In the short-term, it was agreed that there really is little that can be done to reduce America’s dependence on foreign oil. Developing domestic sources of oil and alternative energy technologies will take years, and there is currently no viable alternative to oil to meet America’s energy needs. If a crisis as the one described above (which was entirely believable) were to occur, especially with the national economy still in recovery-mode, the economic ramifications would be life-altering for millions of Americans.
But regardless, the Oil ShockWave participants were in unanimous agreement that waiting for a crisis to happen before acting is unacceptable. Though forced to respond to this simulated crisis last-minute, they commented afterwards on the folly of doing nothing during periods of relative stability to lessen America’s dependence on foreign oil. “They key is education…sustained, honest dialogue with the American people” said Stuart E. Eizenstat, former Deputy Treasury Secretary.
Former Shell CEO John Hofmeister reaffirmed this, but added that as much as Americans may want to develop green energy technologies, such innovations will likely be unable to meet America’s energy needs for years to come. “The pathway to the green economy should not be paved at the expense of hydro-carbon power,” he said, explaining that allowing a recession to occur now because of a refusal to deregulate America’s domestic oil industry is too high a price to pay to achieve the green technologies of the future.
The participants’ overall consensus was clearly summarized by Stephen Hadley after extended deliberation: “We need a comprehensive energy policy going forward so we can get off this corrosive dependence on foreign oil.” Though a severe energy crisis would certainly induce the public support necessary for significant action to be taken, waiting around for a crisis to happen is neither responsible nor wise.
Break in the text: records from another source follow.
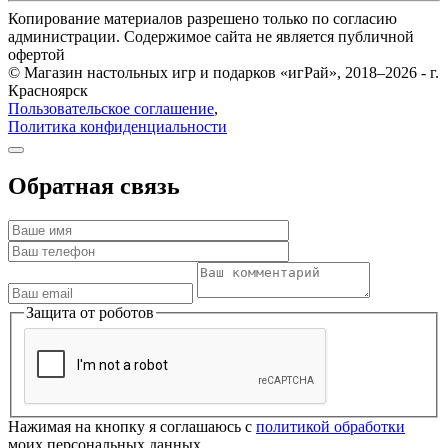
Копирование материалов разрешено только по согласию
администрации. Содержимое сайта не является публичной
офертой
© Магазин настольных игр и подарков «игРай», 2018–2026 - г.
Красноярск
Пользовательское соглашение
,
Политика конфиденциальности
Обратная связь
Защита от роботов
Нажимая на кнопку я соглашаюсь с
политикой обработки
моих персональных данных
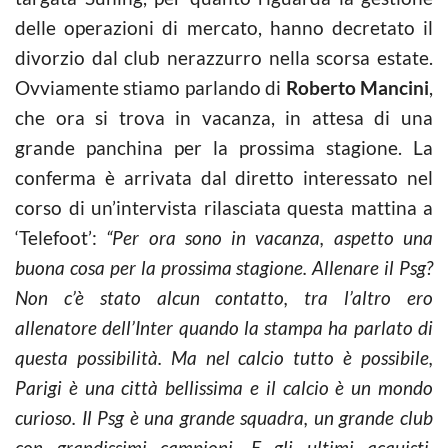
delle operazioni di mercato, hanno decretato il
divorzio dal club nerazzurro nella scorsa estate.
Ovviamente stiamo parlando di
Roberto Mancini
,
che ora si trova in vacanza, in attesa di una
grande panchina per la prossima stagione. La
conferma è arrivata dal diretto interessato nel
corso di un’intervista rilasciata questa mattina a
‘Telefoot’:
“Per ora sono in vacanza, aspetto una
buona cosa per la prossima stagione. Allenare il Psg?
Non c’è stato alcun contatto, tra l’altro ero
allenatore dell’Inter quando la stampa ha parlato di
questa possibilità. Ma nel calcio tutto è possibile,
Parigi è una città bellissima e il calcio è un mondo
curioso. Il Psg è una grande squadra, un grande club
con grandissimi campioni. E gli ultimi acquisti,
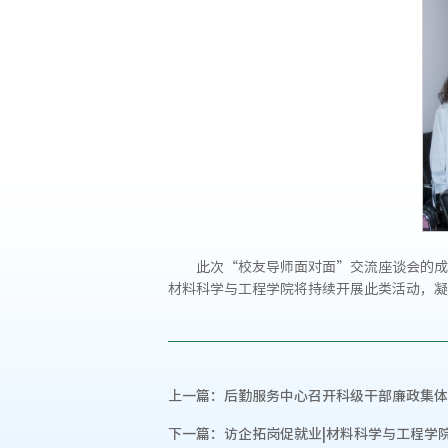
此次“校友导师面对面”交流座谈会的成
材料科学与工程学院将持续开展此类活动，凝
上一篇：
后勤服务中心召开科级干部廉政集体
下一篇：
访企拓岗促就业|材料科学与工程学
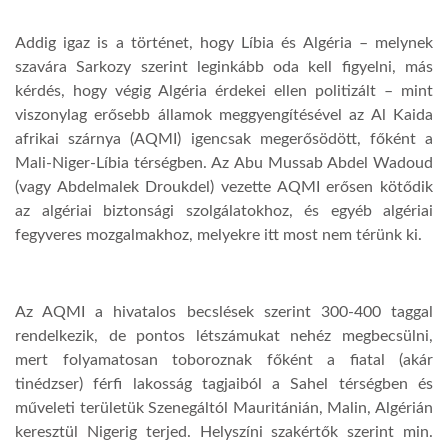
Addig igaz is a történet, hogy Líbia és Algéria – melynek
szavára Sarkozy szerint leginkább oda kell figyelni, más
kérdés, hogy végig Algéria érdekei ellen politizált – mint
viszonylag erősebb államok meggyengítésével az Al Kaida
afrikai szárnya (AQMI) igencsak megerősödött, főként a
Mali-Niger-Líbia térségben. Az Abu Mussab Abdel Wadoud
(vagy Abdelmalek Droukdel) vezette AQMI erősen kötődik
az algériai biztonsági szolgálatokhoz, és egyéb algériai
fegyveres mozgalmakhoz, melyekre itt most nem térünk ki.
Az AQMI a hivatalos becslések szerint 300-400 taggal
rendelkezik, de pontos létszámukat nehéz megbecsülni,
mert folyamatosan toboroznak főként a fiatal (akár
tinédzser) férfi lakosság tagjaiból a Sahel térségben és
műveleti területük Szenegáltól Mauritánián, Malin, Algérián
keresztül Nigerig terjed. Helyszíni szakértők szerint min.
Deregulating the country’s domestic oil industry and encouraging the development of green technologies are both necessary if the United States is to avoid a crippling energy crisis.
But the most eye-opening moment of the event came during the question and answer period, when an audience-member who had attended the first Oil ShockWave simulation in 2005 noted that the consensus of the participants in that year was no different than the conclusions reached today. And back then, the “oil crisis” came about after a disruption in supply caused a spike in crude oil prices to the then-unthinkable (but now all-too-familiar) price of $100/barrel. Five years and two different administrations have failed to produce any real progress toward securing America’s energy future, and there is little talk today of achieving any real reform.
As Ambassador Susan Schwab noted, when it comes to America’s looming energy crisis, “We have met the enemy, and he is us.” For decades now, Americans have known about their over-dependence on foreign oil, yet inaction remains the status quo.